Robertson started the ninth with a strikeout (cool!) before Leonys Martin slapped a one-out single (no!). Then Robinson Chirinos drew a walk to bring the tying run to the plate. Yuck. Rougned Odor moved the runners up with a ground out, then Robertson walked Shin-Soo Choo to load the bases because that’s pretty much the only thing Choo does. Elvis Andrus followed with a single to center, scoring Martin and pinch-runner Dan Robertson to cut the lead to 12-11. Alex Rios drew a walk to reload the bases and set things up for Beltre. Robertson did get ahead in the count 0-2 on Beltre, but three straight balls followed. Bases loaded, two outs, bottom of the ninth, full count … and Beltre unloaded on an inside fastball. I thought it was gone off the bat. I really did. Instead, Brett Gardner retreated in left, turned back towards the infield, and caught the routine fly ball for the 27th out. Ex-frickin-hale. That fly ball was worth +0.27 WPA.

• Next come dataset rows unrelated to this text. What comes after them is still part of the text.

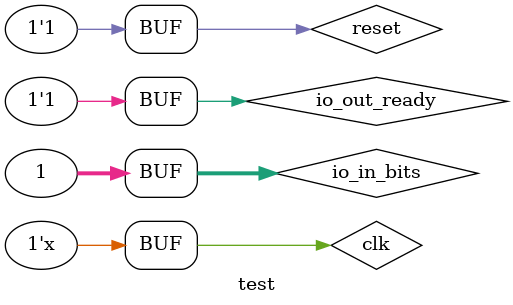
<source format=v>
module test;
  reg clk = 0;
  reg reset = 1;
  wire [31:0] io_in_bits;
  integer sinked = 0;
  integer sourced = 0;
  reg io_in_valid_reg = 0;
  initial begin
    reset = 1;
    #250 reset = 0;
  end

  always #100 clk = ~clk;
    Top
      Top(
        .clk(clk),
        .reset(reset),
        .io_in_ready(io_in_ready),
        .io_in_valid(io_in_valid),
        .io_in_bits(io_in_bits),
        .io_out_ready(io_out_ready),
        .io_out_valid(io_out_valid),
        .io_out_bits(io_out_bits)
        );
  integer count;
  assign io_in_bits = 32'd1;
  assign io_in_valid = io_in_valid_reg;
  assign io_out_ready = 1'b1;
  
  always @(negedge clk) begin;
  end
  always @(posedge clk) begin
    if (io_out_valid) begin 
      sinked = sinked + 1;
    end
    if (sourced > 50) begin 
      io_in_valid_reg = 1'b0;
    end else begin 
      io_in_valid_reg = 1'b1;
    end
    if (sourced <= 50 && io_in_ready) begin 
      sourced = sourced + 1;
    end 
  end
endmodule

</source>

2. August 3rd: Robertson gets lucky
They say it’s lucky to be better than good, but sometimes you have to be both. The Yankees and Red Sox were playing one of their typical ESPN Sunday Night Games, which meant a back and forth game with a lot of runs that somehow resulted in a one-run game in the ninth. This time the Yankees were on the good end of that one-run lead. Robertson came in to protect an 8-7 lead and immediately walked the leadoff man — light-hitting rookie catcher Christian Vazquez — on four pitches. Not ideal.

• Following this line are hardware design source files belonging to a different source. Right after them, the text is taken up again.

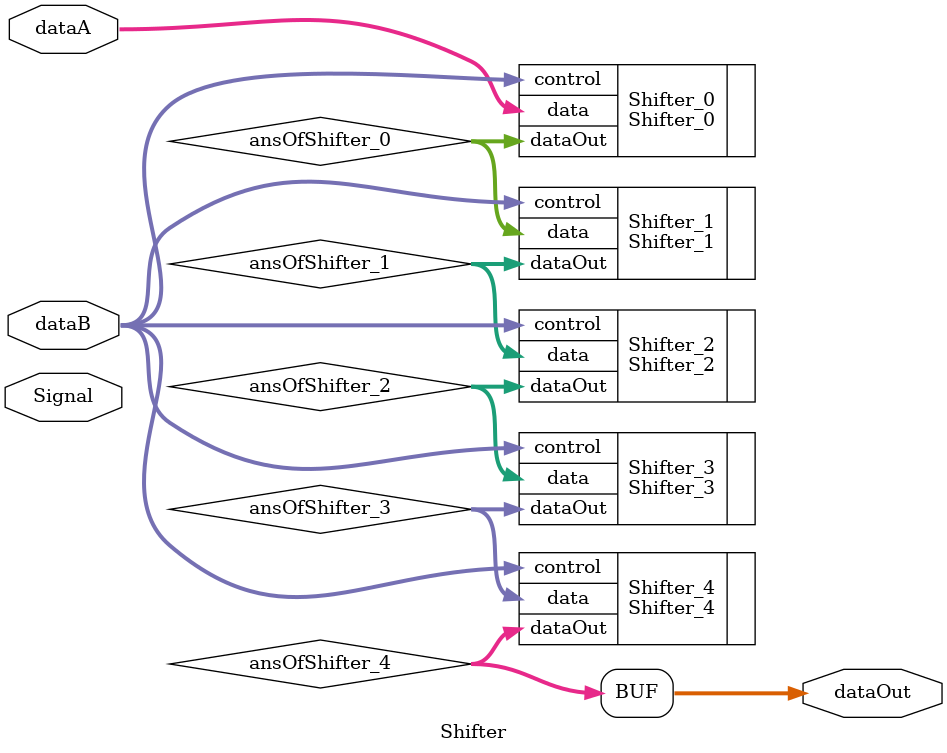
<source format=v>
`timescale 1ns/1ns
module Shifter( dataA, dataB, Signal, dataOut );
input [31:0] dataA;
input [31:0] dataB;
input [5:0] Signal;
output [31:0] dataOut;

wire [31:0] ans;
wire [31:0] ansOfShifter_0;
wire [31:0] ansOfShifter_1;
wire [31:0] ansOfShifter_2;
wire [31:0] ansOfShifter_3;
wire [31:0] ansOfShifter_4;

parameter SLL = 6'b000000;

Shifter_0 Shifter_0( .data( dataA ), .control( dataB ), .dataOut( ansOfShifter_0 ) );
Shifter_1 Shifter_1( .data( ansOfShifter_0 ), .control( dataB ), .dataOut( ansOfShifter_1 ) );
Shifter_2 Shifter_2( .data( ansOfShifter_1 ), .control( dataB ), .dataOut( ansOfShifter_2 ) );
Shifter_3 Shifter_3( .data( ansOfShifter_2 ), .control( dataB ), .dataOut( ansOfShifter_3 ) );
Shifter_4 Shifter_4( .data( ansOfShifter_3 ), .control( dataB ), .dataOut( ansOfShifter_4 ) );

assign dataOut = ansOfShifter_4;

endmodule

</source>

Luckily for Robertson, the Red Sox and Chase Headley bailed him out. Brock Holt sliced a hard line drive to left field, but Headley was perfectly positioned and snared what looked like a double into the corner off the bat. Pinch-runner Mookie Betts took off on the pitch, so Headley was able to double him off first base easily. The twin-killing was worth +0.28 WPA. Robertson got Dustin Pedroia to ground out weakly to second base to end the game as the next batter, preserving the win. He’s pitched his way out of so many jams over the years. About time the defense paid him back.

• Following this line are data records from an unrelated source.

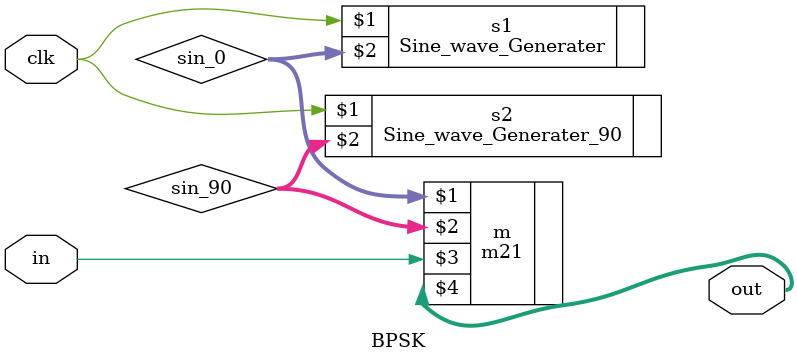
<source format=v>
module BPSK(in, clk, out);
	input in;
	input clk;
	output wire [7:0] out;
	wire [7: 0] sin_0, sin_90;
	Sine_wave_Generater s1(clk, sin_0);
	Sine_wave_Generater_90 s2(clk, sin_90);
	m21 m(sin_0, sin_90, in, out);
endmodule

</source>
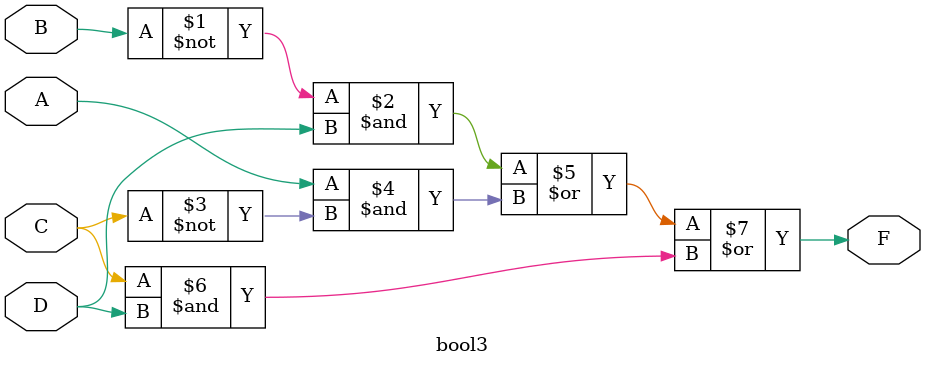
<source format=v>
module bool3(input A,input B,input C,input D,output F);

assign F = (~B&D)|(A&(~C))|(C&D);

endmodule

</source>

1. August 7th: Robertson get a double play from Miggy
That’s right, two of the Yankees’ five (well, six, really) biggest outs of 2014 came in the same game, in the span of about four innings. Greene made that 1-0 lead stand up through eight innings, but Joe Girardi send him back out for the ninth and he allowed a first pitch leadoff single to Ian Kinsler. That ended Greene’s afternoon and brought Robertson into the game.
Once again, Robertson walked the first man he faced, though this time it was a good hitter (V-Mart) on five pitches instead of a bad hitter on four. Miguel Cabrera, who was not in the starting lineup that day due to his various nagging injuries, came off the bench to pinch-hit for J.D. Martinez. Even with those injuries, it was not exactly a comfortable situation. Robertson left a fastball out over the plate to Cabrera, but he hit the top of the ball and grounded it back up the middle. Second baseman du jour Brendan Ryan fielded it cleanly, stepped on second for the force, then fired to first for the double play. Here’s the WPA graph:
That little spike in the ninth inning is the walk to V-Mart and the double play. The double play ball was worth +0.31 WPA, which is pretty ridiculous for a pair of outs. It takes a lot to record a high WPA on a defensive because the odds are always in favor of an out being made. Kinsler moved to third on the play and was stranded there when Don Kelly lined out softly to Ryan to end the game as the next batter. No surprise that Robertson was on the mound for the three (really five) biggest outs of the year. His job is to get precisely those outs.